At the 38th Golden Raspberry Awards, Hawn was nominated for Worst Supporting Actress for her performance.

==Plot==
Recently fired from her job and dumped by her rock musician boyfriend, Emily Middleton is determined to enjoy a previously planned non-refundable trip to Ecuador. Learning of her relationship status from social media, her mother, Linda, tells her to come home in order to move on, where she reunites with her agoraphobic brother, Jeffrey. Initially refusing, Linda agrees to go on the trip with her daughter.

In Ecuador, after they check into the upscale hotel, Emily meets a handsome man named James at the hotel bar, and they begin a relationship. After one night of drinking and dancing with James, Emily and her mother take a sightseeing day trip with him. During their ride, a white van rams James' Jeep and the masked men abduct Emily and Linda. James escapes, but Linda suspects he was in on the kidnapping plot from the start. Emily awakens inside a cell and begins to panic, while Linda tries to calm herself by reading men's magazines. The leader, Hector Morgado, contacts Jeffrey and demands $100,000 in ransom money. Morgado then has his nephew take both women away from the kidnappers' hideout to another location. They manage to escape from their captors' car and stow away into a passing truck. As it drives away, Emily kills the leader's nephew who is chasing them by pounding his head with a shovel. The truck's driver then stops his truck and leaves them both in the middle of the jungle.

They find a phone at a nearby bar, where they call the U.S. State Department officer Morgan Russell, saying that they are in peril, and Morgan advises them to go to the US Embassy in Bogotá, Colombia. They meet a rugged-looking American named Roger Simmons. He agrees to help them find the consulate. After the three share a meal, Morgado and his men track them down. Morgado is about to kill them both as revenge for his only nephew's death, but Linda distracts him while Emily retrieves a nearby spear gun with which to threaten him. As she retrieves it, she accidentally fires it, killing Morgado's only son. They manage to escape with Simmons onto a boat. Soon, however, they are forced off the boat when the captain detects another boat nearby that is looking for the two women.

···

_Given exercise A:_
Answer each question from the plot summary:
(i) For which category was Hawn nominated at the 38th Golden Raspberry Awards?
(ii) How much ransom money does Hector Morgado demand?
(iii) Where does Morgan Russell advise the women to go?
_Given exercise B:_
From the plot summary, write out the stretch from "They find a" through "the two women.".
_Given exercise C:_
Continue the plot summary from where it stops.

_Entries shown:_

···

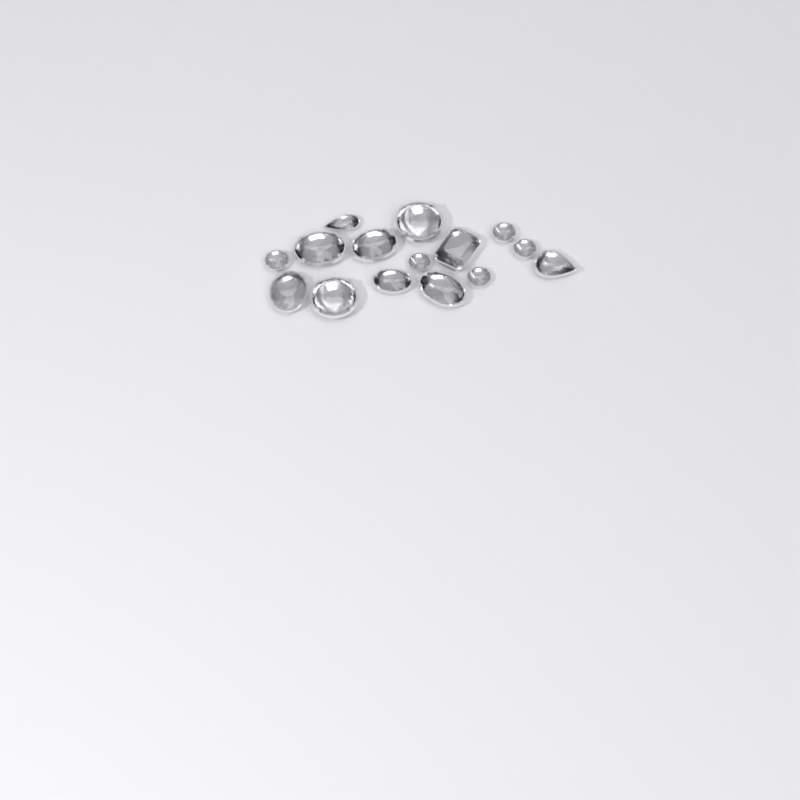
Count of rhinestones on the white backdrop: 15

···

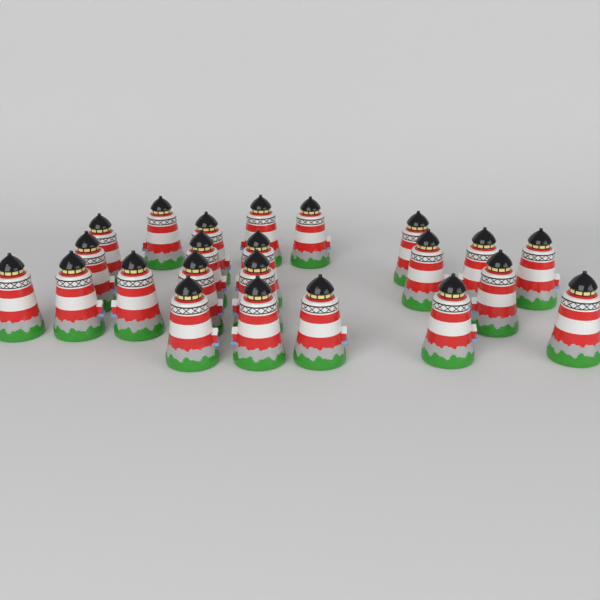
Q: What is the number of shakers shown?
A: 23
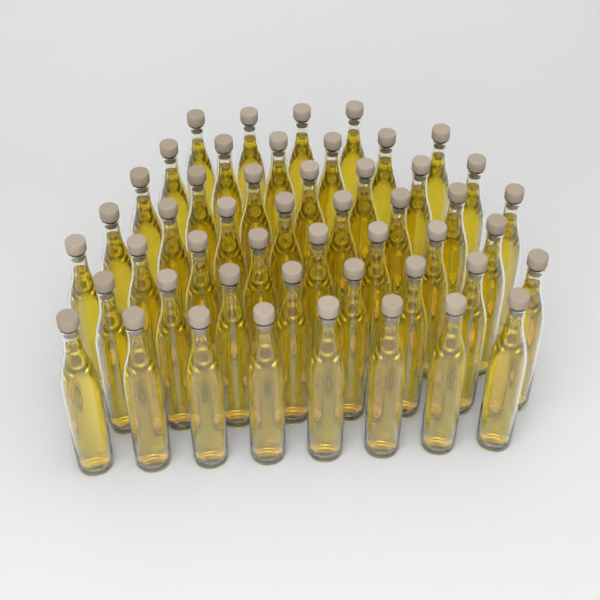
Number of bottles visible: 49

···

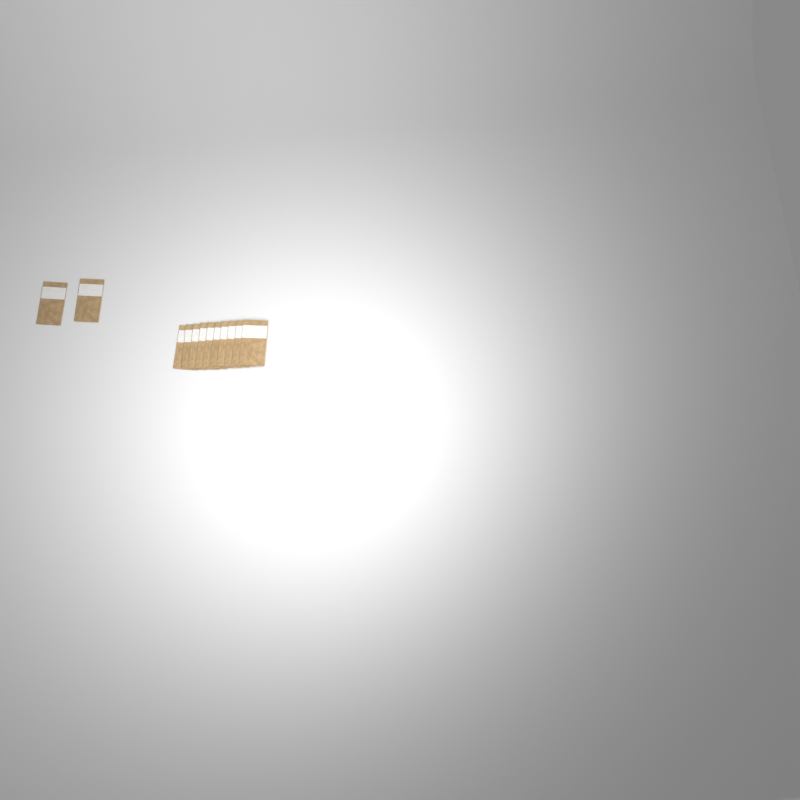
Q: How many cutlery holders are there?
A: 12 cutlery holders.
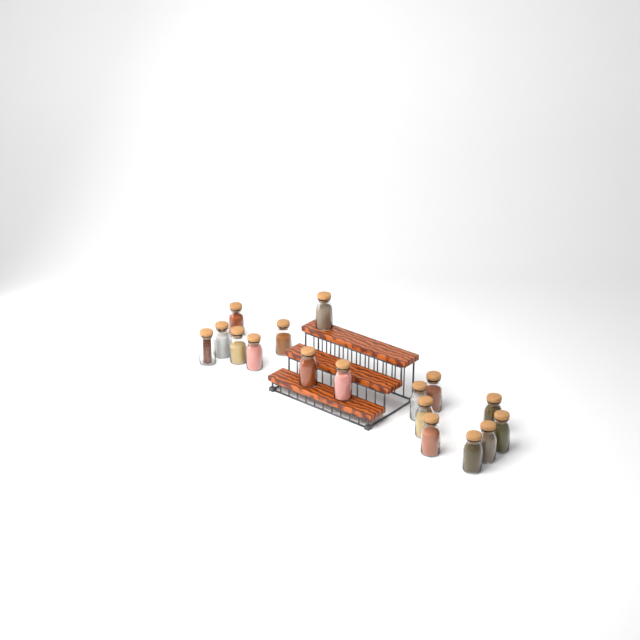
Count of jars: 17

···

_Result A:_
(i) Worst Supporting Actress
(ii) $100,000
(iii) The US Embassy in Bogotá, Colombia

_Result B:_
They find a phone at a nearby bar, where they call the U.S. State Department officer Morgan Russell, saying that they are in peril, and Morgan advises them to go to the US Embassy in Bogotá, Colombia. They meet a rugged-looking American named Roger Simmons. He agrees to help them find the consulate. After the three share a meal, Morgado and his men track them down. Morgado is about to kill them both as revenge for his only nephew's death, but Linda distracts him while Emily retrieves a nearby spear gun with which to threaten him. As she retrieves it, she accidentally fires it, killing Morgado's only son. They manage to escape with Simmons onto a boat. Soon, however, they are forced off the boat when the captain detects another boat nearby that is looking for the two women.

_Result C:_
Meanwhile, Jeffrey, learning that his mother and sister have been kidnapped, calls Morgan at the State Department, saying he will join forces with the agents in order to find his mother and sister. Morgan reluctantly agrees. In Colombia, Emily, Linda, and Simmons hike through the jungle until Simmons falls to his death from a cliff. Later, Emily passes out from the effects of a tapeworm infestation. After a local village doctor removes the tapeworm from her body, Morgado and his men track them down again. They spot a zip line and decide to use it to escape. Unfortunately, the zip line is good for only one person. Linda forces Emily to leave her behind and is recaptured.

Emily safely arrives at the US Consulate. Determined to find her mother, she seeks help from two feisty American women veterans, Ruth and Barb, whom Emily met at the resort in Ecuador. Ruth and Barb take her to James, who was conspiring with Morgado, in the apartment where he is being interrogated for the kidnappers' location. With the ladies' help, Emily rescues her mother at the kidnappers' apartment. They try to escape in another truck, but Morgado intercepts them. As he is about to kill Emily, Linda blows her dog whistle, summoning a dog that attacks Morgado. U.S. State Department agents arrive to arrest Morgado, and Jeffrey reunites with his mother and sister.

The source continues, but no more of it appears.